Because you can’t give birth to what hasn’t been conceived.
Make sense so far? Okay, here’s where it might get tricky.
In the same way Mary needed God to impregnate her with supernatural life, we need a similar miracle.
Wait, what? Okay, consider this: could Mary have given birth to a natural child? Yes. She and Joe could have had children of their own (and later did) without divine intervention.
But she could not have given birth to the Son of God without divine intervention.
And I’d argue we’re like that, too. Can we give birth to all sorts of ‘natural’ children? Sure. But for something miraculous, we need more than what we’re ‘naturally’ capable of. We’re powerless, so to speak.

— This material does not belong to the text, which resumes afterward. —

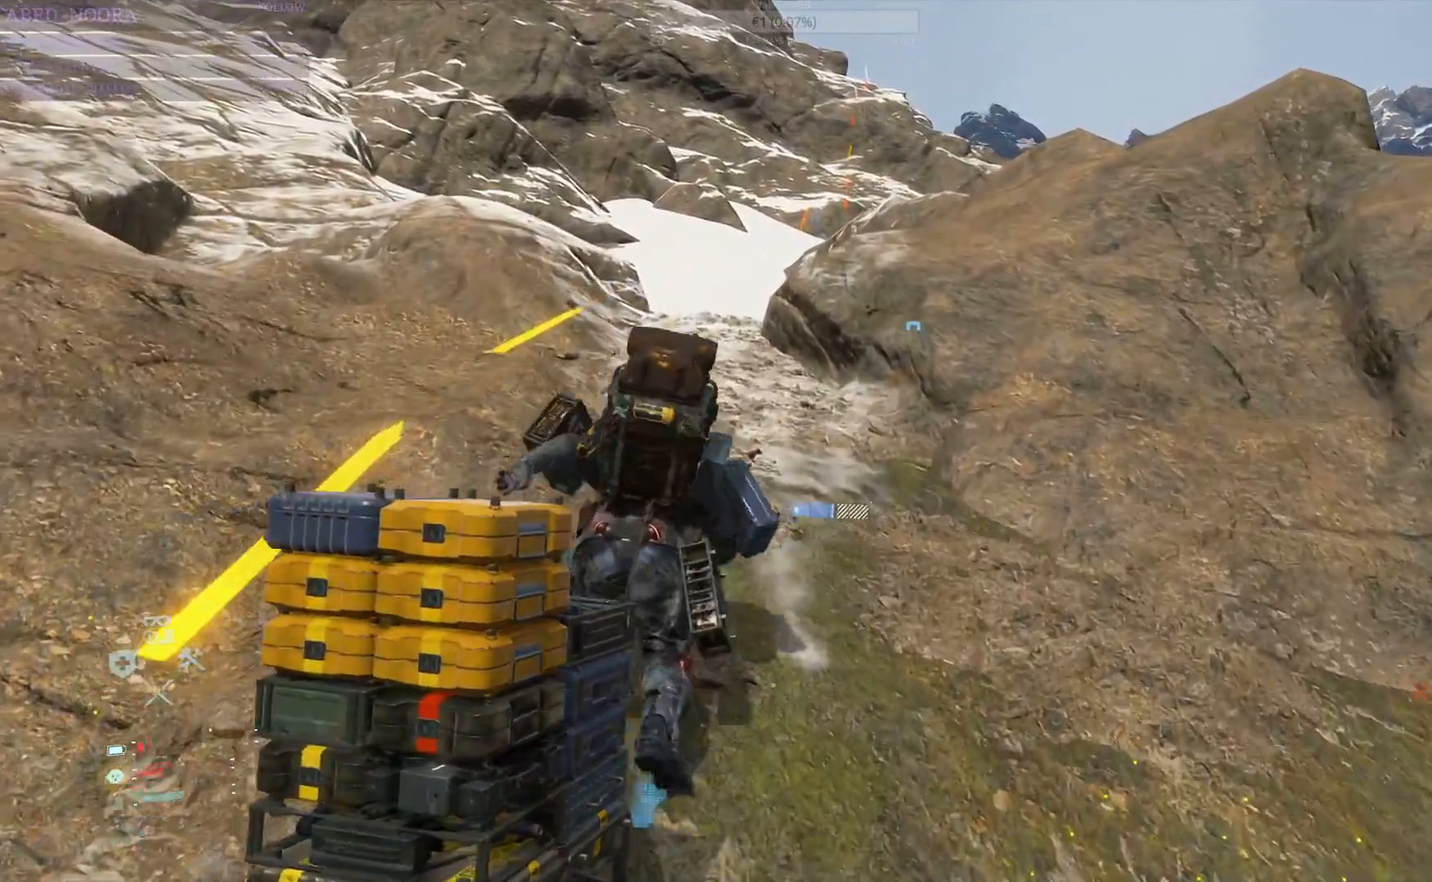
{"buttons": [], "left_stick": "up", "right_stick": "center", "events": []}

They know this in AA and other 12-step programs, but a lot of us don’t see that as something for us. You know, that’s for people who’ve been “broken.”
Umm. We’re all broken (at least, at some point).
And that’s what Christmas – the divine intervention – fixes.
It’s just that whole ‘letting-God-impregnate-us-with-life’ thing is… well, difficult.
Anyway, regardless of where you stand on the whole thing, my prayer for you this holiday season is this: I pray the God who caused Mary to birth the greatest gift the world has ever received fills you with a life you could not possibly conceive on your own, and that this Christmas you receive that new life with all the joy the season intends.